• **WHAT THE TASK REQUIRES**
Copy the passage from the midterm lecture notes below word for word, starting at "Midterm + More" and ending at "(3:30 - 5:30)".

Midterm + More Practice!

Lecture 10

Published

May 29, 2025

Announcements

I will not hold office hours on Tuesday, June 3rd: this is when you have your take home!
Replacement midterm review office hours: June 2nd (3:30 - 5:30)
Be in class and lab on Monday!!!!
Tomorrow: Review game!

Midterm Exam 1

Worth 20% of your final grade; consists of two parts:

In-class: worth 70% of the Midterm 1 grade;
Take-home: worth 30% of the Midterm 1 grade.

Material

Everything we have done so far:

plotting data with ggplot and interpreting plots
computing and understanding summary statistics
transforming data (row/column/grouping operations)
pivoting & joining data
data types/classes
importing data
Monday’s class: data science ethics

In-class

All multiple choice
You get both sides of one 8.5” x 11” note sheet that you and only you created (written, typed, iPad, etc)

. . .

Important

If you have testing accommodations, make sure I get proper documentation from SDAO and make appointments in the Testing Center ASAP. The appointment should overlap substantially with our class time if possible.

What should I put on my cheat sheet?

description of common functions;
examples of function usage;
description of different visualizations: how to interpret, and what to use when;
doodles;
cute words of affirmation.

. . .

Warning

Don’t waste space on the details of any specific applications or datasets we’ve seen (penguins, Bechdel, gerrymandering, midwest, etc). Anything we want you to know about a particular application will be introduced from scratch within the exam.

Example in-class question

Which command can replace a pre-existing column in a data frame with a new and improved version of itself?

group_by
summarize
pivot_wider
geom_replace
mutate

Example in-class question

df

# A tibble: 6 × 2
      x y    
  <dbl> <chr>
1     1 Marie
2     2 Marie
3     3 Katie
4     4 Mary 
5     5 Mary 
6     6 Mary

df |>
  group_by(y) |>
  summarize(xbar = mean(x))

How many rows will this output have?

Example in-class question

Which box plot is visualizing the same data as the histogram?

Example in-class question

What code could have been used to produce df_result? Select all that apply.

df_X

state	year
LA	2025
NC	2025
LA	2024

df_Y

state	region
LA	south
NC	south
CA	west

df_result

state	year	region
LA	2025	south
NC	2025	south
LA	2024	south

left_join(df_X, df_Y)
right_join(df_X, df_Y)
full_join(df_X, df_Y)

anti_join(df_Y, df_X)
right_join(df_Y, df_X)

Take-home

It will be just like a lab, but shorter;
Completely open-resource, but citation policies apply;
Absolutely no collaboration of any kind;
Seek help by posting privately on Ed;
Submit your final PDF to Gradescope in the usual way.

Reminder: conduct policies

Uncited use of outside resources or inappropriate collaboration will result in a zero and be referred to the conduct office;
If a conduct violation of any kind is discovered, your final letter grade in the course will be permanently reduced (A- down to B+, B+ down to B, etc);
If folks share solutions, all students involved will be penalized equally, the sharer the same as the recipient.

• **PROVIDED MATERIAL**
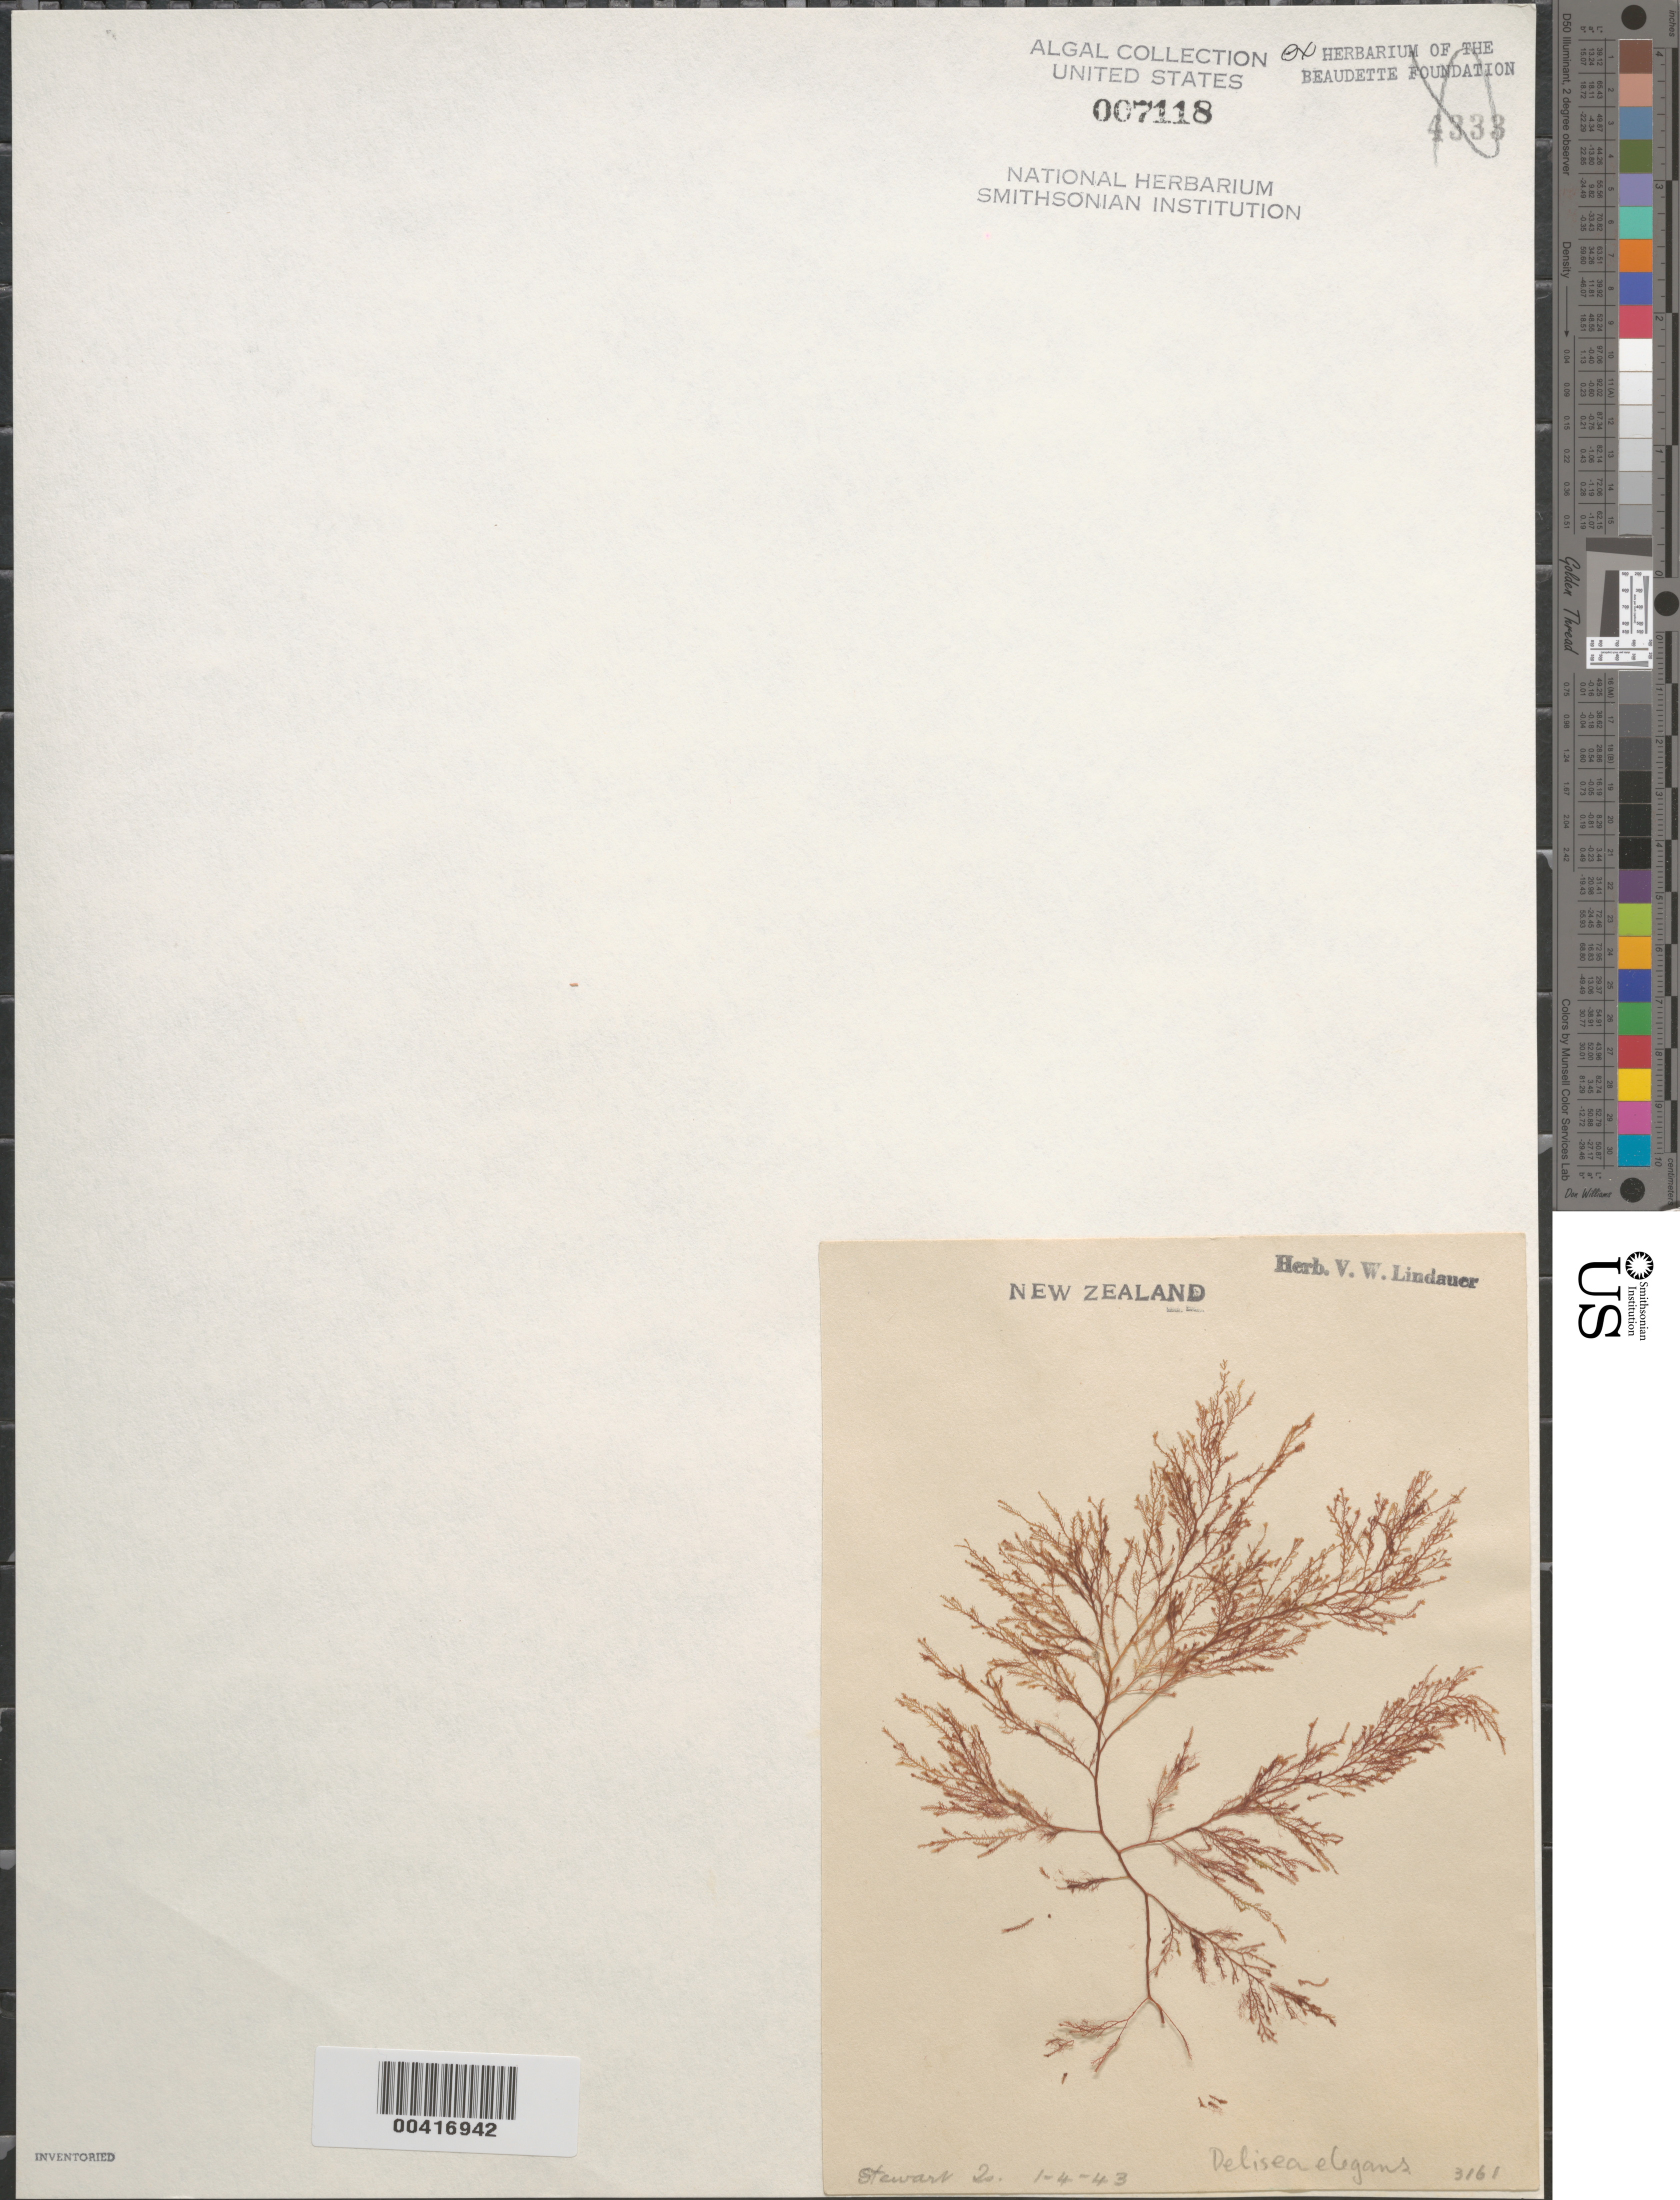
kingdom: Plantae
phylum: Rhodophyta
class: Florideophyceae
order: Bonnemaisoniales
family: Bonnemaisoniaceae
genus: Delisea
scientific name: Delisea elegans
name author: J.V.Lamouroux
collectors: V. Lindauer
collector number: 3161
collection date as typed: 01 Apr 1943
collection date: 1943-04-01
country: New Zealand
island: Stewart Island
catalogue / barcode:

• **PROBLEM SOLUTION**
Midterm + More Practice!

Lecture 10

Published

May 29, 2025

Announcements

I will not hold office hours on Tuesday, June 3rd: this is when you have your take home!
Replacement midterm review office hours: June 2nd (3:30 - 5:30)